Je vous donne un commandement nouveau,
dit le Seigneur :
« Aimez-vous les uns les autres,
comme je vous ai aimés. »
Alléluia. (cf. Jn 13, 34)

Évangile de Jésus Christ selon saint Matthieu

En ce temps-là,
    Pierre s’approcha de Jésus pour lui demander :
« Seigneur, lorsque mon frère commettra des fautes contre moi,
combien de fois dois-je lui pardonner ?
Jusqu’à sept fois ? »
    Jésus lui répondit :
« Je ne te dis pas jusqu’à sept fois,
mais jusqu’à 70 fois sept fois.
    Ainsi, le royaume des Cieux est comparable
à un roi qui voulut régler ses comptes avec ses serviteurs.
    Il commençait,
quand on lui amena quelqu’un
qui lui devait dix mille talents
(c’est-à-dire soixante millions de pièces d’argent).
    Comme cet homme n’avait pas de quoi rembourser,
le maître ordonna de le vendre,
avec sa femme, ses enfants et tous ses biens,
en remboursement de sa dette.
    Alors, tombant à ses pieds,
le serviteur demeurait prosterné et disait :
‘Prends patience envers moi,
et je te rembourserai tout.’
    Saisi de compassion, le maître de ce serviteur
le laissa partir et lui remit sa dette.

    Mais, en sortant, ce serviteur trouva un de ses compagnons
qui lui devait cent pièces d’argent.
Il se jeta sur lui pour l’étrangler, en disant :
‘Rembourse ta dette !’
    Alors, tombant à ses pieds, son compagnon le suppliait :
‘Prends patience envers moi,
et je te rembourserai.’
    Mais l’autre refusa
et le fit jeter en prison jusqu’à ce qu’il ait remboursé ce qu’il devait.
    Ses compagnons, voyant cela,
furent profondément attristés
et allèrent raconter à leur maître
tout ce qui s’était passé.
    Alors celui-ci le fit appeler et lui dit :
‘Serviteur mauvais !
je t’avais remis toute cette dette
parce que tu m’avais supplié.
    Ne devais-tu pas, à ton tour,
avoir pitié de ton compagnon,
comme moi-même j’avais eu pitié de toi ?’
    Dans sa colère, son maître le livra aux bourreaux
jusqu’à ce qu’il eût remboursé tout ce qu’il devait.

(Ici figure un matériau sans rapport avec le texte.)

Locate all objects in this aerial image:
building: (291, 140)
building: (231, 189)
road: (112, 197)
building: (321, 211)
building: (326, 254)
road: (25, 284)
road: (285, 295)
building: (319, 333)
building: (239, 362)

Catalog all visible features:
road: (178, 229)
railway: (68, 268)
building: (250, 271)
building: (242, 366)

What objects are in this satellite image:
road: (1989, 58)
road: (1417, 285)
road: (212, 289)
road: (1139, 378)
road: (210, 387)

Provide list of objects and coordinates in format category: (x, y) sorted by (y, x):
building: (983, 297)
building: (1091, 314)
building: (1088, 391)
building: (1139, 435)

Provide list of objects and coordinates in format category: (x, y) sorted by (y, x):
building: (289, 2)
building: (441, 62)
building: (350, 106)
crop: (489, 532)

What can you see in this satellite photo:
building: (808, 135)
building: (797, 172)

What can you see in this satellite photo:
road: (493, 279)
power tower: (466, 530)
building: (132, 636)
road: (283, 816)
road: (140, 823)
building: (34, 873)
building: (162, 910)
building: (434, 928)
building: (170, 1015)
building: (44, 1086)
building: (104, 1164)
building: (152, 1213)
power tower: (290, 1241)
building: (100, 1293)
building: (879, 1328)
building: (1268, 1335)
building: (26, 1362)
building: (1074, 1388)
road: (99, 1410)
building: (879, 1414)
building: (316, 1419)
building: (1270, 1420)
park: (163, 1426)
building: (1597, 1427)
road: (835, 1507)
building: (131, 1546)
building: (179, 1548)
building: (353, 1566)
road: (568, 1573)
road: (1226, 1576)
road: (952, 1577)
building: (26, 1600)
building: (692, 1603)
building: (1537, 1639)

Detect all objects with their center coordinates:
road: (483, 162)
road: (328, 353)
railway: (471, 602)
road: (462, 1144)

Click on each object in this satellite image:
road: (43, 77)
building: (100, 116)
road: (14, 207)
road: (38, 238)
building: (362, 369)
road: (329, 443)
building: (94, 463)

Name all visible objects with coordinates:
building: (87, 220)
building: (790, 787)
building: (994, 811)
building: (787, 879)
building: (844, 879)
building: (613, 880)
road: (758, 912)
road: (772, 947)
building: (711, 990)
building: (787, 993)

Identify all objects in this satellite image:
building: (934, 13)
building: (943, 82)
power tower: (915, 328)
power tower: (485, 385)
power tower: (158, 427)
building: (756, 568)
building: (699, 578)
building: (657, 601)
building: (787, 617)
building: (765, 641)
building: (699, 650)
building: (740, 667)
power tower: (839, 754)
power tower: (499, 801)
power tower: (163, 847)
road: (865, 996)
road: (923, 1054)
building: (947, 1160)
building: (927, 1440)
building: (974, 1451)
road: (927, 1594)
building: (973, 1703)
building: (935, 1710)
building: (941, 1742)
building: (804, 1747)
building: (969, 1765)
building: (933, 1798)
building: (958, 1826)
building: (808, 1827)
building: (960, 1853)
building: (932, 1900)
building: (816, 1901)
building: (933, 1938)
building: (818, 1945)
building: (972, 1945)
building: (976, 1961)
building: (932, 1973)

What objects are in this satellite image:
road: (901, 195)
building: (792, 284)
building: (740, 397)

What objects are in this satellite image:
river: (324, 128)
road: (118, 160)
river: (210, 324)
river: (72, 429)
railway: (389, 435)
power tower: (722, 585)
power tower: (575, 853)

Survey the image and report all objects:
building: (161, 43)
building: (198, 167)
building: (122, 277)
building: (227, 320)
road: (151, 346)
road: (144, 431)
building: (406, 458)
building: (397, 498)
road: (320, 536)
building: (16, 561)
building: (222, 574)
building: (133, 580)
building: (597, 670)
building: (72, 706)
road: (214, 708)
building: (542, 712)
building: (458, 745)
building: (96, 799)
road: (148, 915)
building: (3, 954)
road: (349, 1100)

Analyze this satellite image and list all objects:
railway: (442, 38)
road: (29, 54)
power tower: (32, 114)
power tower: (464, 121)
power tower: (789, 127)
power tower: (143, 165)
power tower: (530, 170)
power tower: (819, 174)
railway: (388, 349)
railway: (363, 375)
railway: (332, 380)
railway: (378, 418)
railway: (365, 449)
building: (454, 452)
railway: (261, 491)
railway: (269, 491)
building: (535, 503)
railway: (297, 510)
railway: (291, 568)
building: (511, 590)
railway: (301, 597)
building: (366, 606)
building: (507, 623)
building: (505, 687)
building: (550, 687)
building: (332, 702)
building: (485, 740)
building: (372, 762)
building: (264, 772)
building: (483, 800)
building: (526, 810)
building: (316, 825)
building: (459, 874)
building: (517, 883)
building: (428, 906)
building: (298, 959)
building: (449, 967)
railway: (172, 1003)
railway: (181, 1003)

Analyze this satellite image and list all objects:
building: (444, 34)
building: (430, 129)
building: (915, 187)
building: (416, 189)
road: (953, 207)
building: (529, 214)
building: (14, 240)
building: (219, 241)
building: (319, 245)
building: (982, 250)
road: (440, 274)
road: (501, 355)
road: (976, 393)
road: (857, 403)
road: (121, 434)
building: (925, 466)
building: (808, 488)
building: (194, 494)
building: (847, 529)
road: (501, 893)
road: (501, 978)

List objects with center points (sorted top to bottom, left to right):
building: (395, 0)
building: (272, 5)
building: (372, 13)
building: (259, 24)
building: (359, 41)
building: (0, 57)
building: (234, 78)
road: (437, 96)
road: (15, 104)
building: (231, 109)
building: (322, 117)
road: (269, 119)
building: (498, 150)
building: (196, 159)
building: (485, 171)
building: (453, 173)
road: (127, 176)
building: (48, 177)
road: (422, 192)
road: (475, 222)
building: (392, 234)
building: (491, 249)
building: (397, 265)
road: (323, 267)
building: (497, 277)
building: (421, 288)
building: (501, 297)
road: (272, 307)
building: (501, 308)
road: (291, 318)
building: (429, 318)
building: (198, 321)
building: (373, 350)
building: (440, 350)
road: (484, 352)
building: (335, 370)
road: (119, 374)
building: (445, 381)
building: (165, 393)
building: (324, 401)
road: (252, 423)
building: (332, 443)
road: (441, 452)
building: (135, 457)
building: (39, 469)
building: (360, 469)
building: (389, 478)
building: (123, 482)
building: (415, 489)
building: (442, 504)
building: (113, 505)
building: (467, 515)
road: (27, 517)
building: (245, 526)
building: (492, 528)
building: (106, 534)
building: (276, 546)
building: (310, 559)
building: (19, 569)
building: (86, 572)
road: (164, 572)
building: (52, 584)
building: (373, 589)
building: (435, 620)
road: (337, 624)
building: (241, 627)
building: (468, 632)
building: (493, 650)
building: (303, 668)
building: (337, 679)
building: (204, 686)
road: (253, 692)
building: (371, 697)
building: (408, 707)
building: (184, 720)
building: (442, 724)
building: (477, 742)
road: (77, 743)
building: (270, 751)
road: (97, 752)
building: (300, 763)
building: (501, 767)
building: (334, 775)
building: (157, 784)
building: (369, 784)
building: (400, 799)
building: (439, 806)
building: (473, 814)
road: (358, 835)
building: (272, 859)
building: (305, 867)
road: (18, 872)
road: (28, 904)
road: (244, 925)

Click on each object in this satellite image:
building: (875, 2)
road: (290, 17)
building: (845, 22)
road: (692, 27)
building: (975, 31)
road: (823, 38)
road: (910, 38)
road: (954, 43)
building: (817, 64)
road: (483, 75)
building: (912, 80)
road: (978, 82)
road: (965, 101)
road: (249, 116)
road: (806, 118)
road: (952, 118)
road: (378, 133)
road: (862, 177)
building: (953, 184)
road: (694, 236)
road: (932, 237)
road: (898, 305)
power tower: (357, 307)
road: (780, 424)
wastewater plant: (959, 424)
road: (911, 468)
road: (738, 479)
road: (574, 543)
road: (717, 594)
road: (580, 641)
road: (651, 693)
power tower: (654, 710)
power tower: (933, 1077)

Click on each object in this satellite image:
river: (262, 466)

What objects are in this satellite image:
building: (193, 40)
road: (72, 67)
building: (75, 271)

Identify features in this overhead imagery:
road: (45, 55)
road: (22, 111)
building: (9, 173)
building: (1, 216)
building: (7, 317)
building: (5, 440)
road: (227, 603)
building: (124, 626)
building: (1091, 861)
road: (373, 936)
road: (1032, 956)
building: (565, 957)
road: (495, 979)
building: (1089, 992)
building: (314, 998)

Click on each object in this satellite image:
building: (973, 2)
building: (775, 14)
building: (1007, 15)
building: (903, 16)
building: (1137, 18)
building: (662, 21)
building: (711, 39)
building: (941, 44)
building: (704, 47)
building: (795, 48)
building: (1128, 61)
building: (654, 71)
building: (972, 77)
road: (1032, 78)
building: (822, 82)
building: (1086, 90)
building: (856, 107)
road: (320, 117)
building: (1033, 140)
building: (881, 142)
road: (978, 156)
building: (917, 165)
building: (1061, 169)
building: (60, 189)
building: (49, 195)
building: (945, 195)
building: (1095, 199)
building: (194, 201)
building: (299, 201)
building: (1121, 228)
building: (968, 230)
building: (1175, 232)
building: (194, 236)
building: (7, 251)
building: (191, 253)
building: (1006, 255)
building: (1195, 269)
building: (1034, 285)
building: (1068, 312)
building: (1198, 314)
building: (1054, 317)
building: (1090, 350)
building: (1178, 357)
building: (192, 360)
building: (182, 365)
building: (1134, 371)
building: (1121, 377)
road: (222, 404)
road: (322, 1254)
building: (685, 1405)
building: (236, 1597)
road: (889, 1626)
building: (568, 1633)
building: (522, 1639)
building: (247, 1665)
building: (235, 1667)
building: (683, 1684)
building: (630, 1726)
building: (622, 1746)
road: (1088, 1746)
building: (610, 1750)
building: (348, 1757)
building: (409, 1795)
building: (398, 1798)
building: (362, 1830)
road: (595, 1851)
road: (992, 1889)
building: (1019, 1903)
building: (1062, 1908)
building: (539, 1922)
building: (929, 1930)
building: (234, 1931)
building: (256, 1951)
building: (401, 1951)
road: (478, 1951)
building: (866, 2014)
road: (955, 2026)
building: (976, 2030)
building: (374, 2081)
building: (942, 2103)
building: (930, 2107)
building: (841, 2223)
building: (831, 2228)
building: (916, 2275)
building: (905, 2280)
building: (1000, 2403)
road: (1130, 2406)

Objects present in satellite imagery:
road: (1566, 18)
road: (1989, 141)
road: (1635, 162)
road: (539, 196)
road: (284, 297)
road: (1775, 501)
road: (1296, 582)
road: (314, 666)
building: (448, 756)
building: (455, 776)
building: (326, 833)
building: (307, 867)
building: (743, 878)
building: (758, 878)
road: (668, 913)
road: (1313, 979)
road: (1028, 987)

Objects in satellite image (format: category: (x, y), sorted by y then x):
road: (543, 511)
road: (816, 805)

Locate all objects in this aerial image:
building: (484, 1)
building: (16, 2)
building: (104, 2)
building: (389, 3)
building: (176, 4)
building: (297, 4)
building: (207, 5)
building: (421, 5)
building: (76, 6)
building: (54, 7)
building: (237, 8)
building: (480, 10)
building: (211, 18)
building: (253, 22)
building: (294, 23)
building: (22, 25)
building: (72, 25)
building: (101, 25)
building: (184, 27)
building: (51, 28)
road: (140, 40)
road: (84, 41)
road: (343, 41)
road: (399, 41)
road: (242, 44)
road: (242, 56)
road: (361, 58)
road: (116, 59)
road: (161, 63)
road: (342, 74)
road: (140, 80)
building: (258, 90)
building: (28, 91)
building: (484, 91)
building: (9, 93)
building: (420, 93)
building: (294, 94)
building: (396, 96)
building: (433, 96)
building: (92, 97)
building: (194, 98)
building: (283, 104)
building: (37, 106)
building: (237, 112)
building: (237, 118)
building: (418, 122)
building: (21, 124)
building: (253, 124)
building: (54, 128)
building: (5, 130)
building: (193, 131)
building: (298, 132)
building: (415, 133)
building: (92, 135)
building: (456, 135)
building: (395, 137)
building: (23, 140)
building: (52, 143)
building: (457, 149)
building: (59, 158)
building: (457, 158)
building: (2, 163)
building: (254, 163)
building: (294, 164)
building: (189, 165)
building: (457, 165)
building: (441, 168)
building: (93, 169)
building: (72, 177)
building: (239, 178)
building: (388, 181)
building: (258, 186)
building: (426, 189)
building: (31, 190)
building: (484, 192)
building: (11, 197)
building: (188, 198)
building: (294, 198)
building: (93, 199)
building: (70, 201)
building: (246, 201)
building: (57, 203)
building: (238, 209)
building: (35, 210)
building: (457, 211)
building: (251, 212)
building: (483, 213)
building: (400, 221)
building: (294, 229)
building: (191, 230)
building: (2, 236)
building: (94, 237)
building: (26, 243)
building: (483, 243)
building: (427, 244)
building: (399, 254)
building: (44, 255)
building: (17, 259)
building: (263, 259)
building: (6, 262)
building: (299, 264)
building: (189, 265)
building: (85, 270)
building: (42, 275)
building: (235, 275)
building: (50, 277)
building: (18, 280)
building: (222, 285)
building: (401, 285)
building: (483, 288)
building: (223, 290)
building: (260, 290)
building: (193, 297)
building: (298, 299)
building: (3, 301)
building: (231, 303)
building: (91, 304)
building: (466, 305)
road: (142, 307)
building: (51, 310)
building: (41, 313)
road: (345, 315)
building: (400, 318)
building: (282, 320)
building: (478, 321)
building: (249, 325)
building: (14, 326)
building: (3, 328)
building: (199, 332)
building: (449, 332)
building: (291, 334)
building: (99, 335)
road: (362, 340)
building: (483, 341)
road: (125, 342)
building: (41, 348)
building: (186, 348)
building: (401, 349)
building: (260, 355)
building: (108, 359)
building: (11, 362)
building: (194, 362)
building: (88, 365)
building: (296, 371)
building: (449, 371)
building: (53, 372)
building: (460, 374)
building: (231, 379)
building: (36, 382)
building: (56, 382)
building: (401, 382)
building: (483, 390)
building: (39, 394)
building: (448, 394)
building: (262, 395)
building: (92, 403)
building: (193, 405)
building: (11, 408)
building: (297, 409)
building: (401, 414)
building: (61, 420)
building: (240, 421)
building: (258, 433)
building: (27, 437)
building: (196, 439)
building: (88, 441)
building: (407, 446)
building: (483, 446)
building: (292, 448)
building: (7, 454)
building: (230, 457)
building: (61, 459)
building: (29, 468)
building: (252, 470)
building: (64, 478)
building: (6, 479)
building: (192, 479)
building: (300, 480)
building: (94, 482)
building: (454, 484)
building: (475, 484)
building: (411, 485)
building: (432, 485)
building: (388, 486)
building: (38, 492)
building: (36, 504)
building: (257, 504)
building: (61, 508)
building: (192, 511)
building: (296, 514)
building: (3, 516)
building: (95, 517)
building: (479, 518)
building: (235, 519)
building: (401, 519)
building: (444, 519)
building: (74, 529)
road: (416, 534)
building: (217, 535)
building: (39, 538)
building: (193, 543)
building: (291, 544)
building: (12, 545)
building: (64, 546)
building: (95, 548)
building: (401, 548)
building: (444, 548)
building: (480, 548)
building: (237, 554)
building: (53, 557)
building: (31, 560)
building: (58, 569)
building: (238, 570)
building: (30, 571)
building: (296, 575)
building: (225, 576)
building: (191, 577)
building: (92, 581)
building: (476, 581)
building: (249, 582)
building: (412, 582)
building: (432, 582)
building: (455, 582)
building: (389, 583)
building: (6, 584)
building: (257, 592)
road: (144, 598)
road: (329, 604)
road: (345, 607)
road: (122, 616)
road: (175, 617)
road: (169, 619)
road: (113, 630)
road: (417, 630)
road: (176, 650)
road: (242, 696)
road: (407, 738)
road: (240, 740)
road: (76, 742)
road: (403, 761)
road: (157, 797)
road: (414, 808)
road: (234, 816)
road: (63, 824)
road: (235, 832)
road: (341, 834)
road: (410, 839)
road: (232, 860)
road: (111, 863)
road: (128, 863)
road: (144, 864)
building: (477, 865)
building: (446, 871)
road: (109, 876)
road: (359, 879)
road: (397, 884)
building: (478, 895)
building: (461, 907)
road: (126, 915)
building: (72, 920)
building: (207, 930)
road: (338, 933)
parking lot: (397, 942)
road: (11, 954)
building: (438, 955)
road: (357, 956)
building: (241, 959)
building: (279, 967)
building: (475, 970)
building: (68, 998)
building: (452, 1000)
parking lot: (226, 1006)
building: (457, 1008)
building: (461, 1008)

    C’est ainsi que mon Père du ciel vous traitera,
si chacun de vous ne pardonne pas à son frère
du fond du cœur. »

Sa réflexion

En ce moment, tu vois bien que les tensions montent vite. Entre les disputes à la maison, les conflits au travail, et même ce qui se passe en ligne, ça va vite : un mot de travers, une accusation, et après, on rumine. L’évangile de dimanche, avec l’histoire d’un serviteur qui ne veut pas pardonner alors qu’on lui a remis une dette énorme, ça parle directement à nos vies. Parce qu’on peut comprendre le pardon comme une idée, mais dans la pratique, c’est difficile. Le serviteur, lui, se croit “juste”. Il dit en gros : “Moi aussi je suis victime.” Et pourtant, il oublie ce qu’il vient de recevoir.
Ça me fait réfléchir : combien de fois on garde des comptes alors qu’on en a nous-mêmes besoin qu’on nous comprenne ? On peut avoir l’impression que pardonner, c’est minimiser, ou accepter l’inacceptable. Mais le pardon, ce n’est pas dire “ce n’était rien”. C’est plutôt refuser que la colère décide de toute la suite. C’est lâcher le désir de vengeance qui finit par nous enfermer.
Et puis il y a un détail fort : celui qui refuse de pardonner finit par perdre. Il ne gagne pas en liberté, il gagne en rancune. Alors que celui qui accueille le pardon retrouve un chemin.
Aujourd’hui, ça peut vouloir dire : parler avant que ça explose, dire “je suis désolé”, demander pardon quand on a blessé, et surtout essayer de laisser tomber ce qui nous détruit. Pas une fois “parfait”, mais petit à petit, avec la force de recommencer.